── Extract provided
Use the (alternative instructions based) callout hooks to the ticket
spinlock code to enlighten ticket locks when running fully virtualized
on Xen. Ultimately, this code might also be a candidate to be used
when running para-virtualized.
Signed-off-by: Jan Beulich <[email protected]>
Cc: Jeremy Fitzhardinge <[email protected]>
---
arch/x86/include/asm/processor.h | 1
arch/x86/include/asm/xen.h | 7 +
arch/x86/include/asm/xen/cpuid.h | 68 ++++++++++
arch/x86/kernel/cpu/Makefile | 2
arch/x86/kernel/cpu/hypervisor.c | 11 +
arch/x86/kernel/cpu/xen.c | 259 +++++++++++++++++++++++++++++++++++++++
6 files changed, 345 insertions(+), 3 deletions(-)
────
Activity list>
a: Rewrite the paragraph of the Xen ticket lock patch that begins "Use the (alternative instructions based)" as a shorter version, keeping its main facts.
b: Per the summary line of the Xen ticket lock patch, how many files changed, and how many insertions and deletions were there?
── Data block
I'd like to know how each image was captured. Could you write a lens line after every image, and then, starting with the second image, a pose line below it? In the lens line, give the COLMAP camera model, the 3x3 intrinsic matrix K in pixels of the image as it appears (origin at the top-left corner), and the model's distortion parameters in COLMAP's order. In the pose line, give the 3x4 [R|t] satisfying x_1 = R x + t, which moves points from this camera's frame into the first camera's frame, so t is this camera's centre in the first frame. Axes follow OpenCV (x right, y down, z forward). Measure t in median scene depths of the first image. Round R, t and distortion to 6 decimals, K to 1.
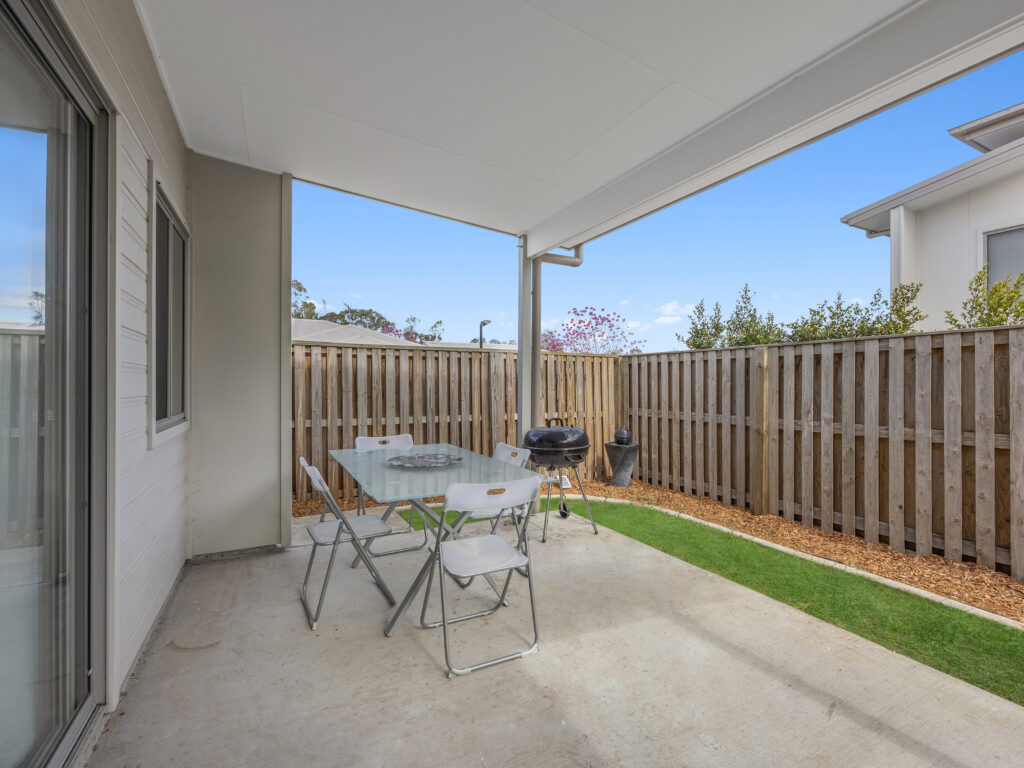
────
Answers to the tasks>
a: Hook into the ticket spinlock code's alternative-instructions-based callouts to enlighten ticket locks under fully virtualized Xen. The same code may eventually suit para-virtualized runs too.

b: 6 files changed, with 345 insertions and 3 deletions.